Of course, Hemsworth is wearing a fat-suit, which feels needlessly excessive as Thor’s ‘fall’ could easily have been achieved with just the long hair, beard and alcoholism.

Once he’s at the Avengers HQ, Thor passes out during an important meeting, while War Machine quips that he has Cheese-Whiz running through his veins. Iron Man nicknames him ‘Lebowski,’ after Jeff Bridges’ useless stoner character from The Big Lebowski. Rocket ruthlessly and repeatedly attacks Thor’s size and look. Even his dead mother tells him to have a salad.

All of this feels particularly outrageous since Endgame goes out of its way to show just how progressive it is. Not only does it feature Marvel’s first openly-gay character, who is in just one scene and has no name, but it includes a gratuitous shot of all of its female superheroes battling Thanos in unison.

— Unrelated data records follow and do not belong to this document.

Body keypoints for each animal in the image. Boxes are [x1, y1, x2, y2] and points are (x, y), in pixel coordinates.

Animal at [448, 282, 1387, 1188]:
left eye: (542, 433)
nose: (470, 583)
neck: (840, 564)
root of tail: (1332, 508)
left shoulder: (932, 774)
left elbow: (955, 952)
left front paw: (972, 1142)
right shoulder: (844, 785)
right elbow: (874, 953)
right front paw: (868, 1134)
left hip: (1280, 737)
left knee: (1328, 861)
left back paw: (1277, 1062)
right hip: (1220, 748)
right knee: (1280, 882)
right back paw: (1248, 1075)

Endgame takes every opportunity to make fat jokes at Thor’s expense. And in doing so, his PTSD, great sense of failure, and loss — the responsibility he feels for the death of his family, his home planet and half of the world — immediately go to waste and are trivialised for laughs.

Suddenly, Thor is perceived to be lesser than his peers. As such, Marvel continues the archaic cinematic perception that overweight characters are useless and simply there for comedy — to be pointed and laughed at.

Maybe we shouldn’t expect the Marvel Cinematic Universe to be the place where this approach is subverted or where a serious discussion is held on mental health. Maybe, the fact that they include a character of this ilk is a tiny step forward.

But Marvel needs to remember the massive impact it has, and that if it irresponsibly uses its great power, there can be serious consequences to those who resemble the characters they ridicule in real life.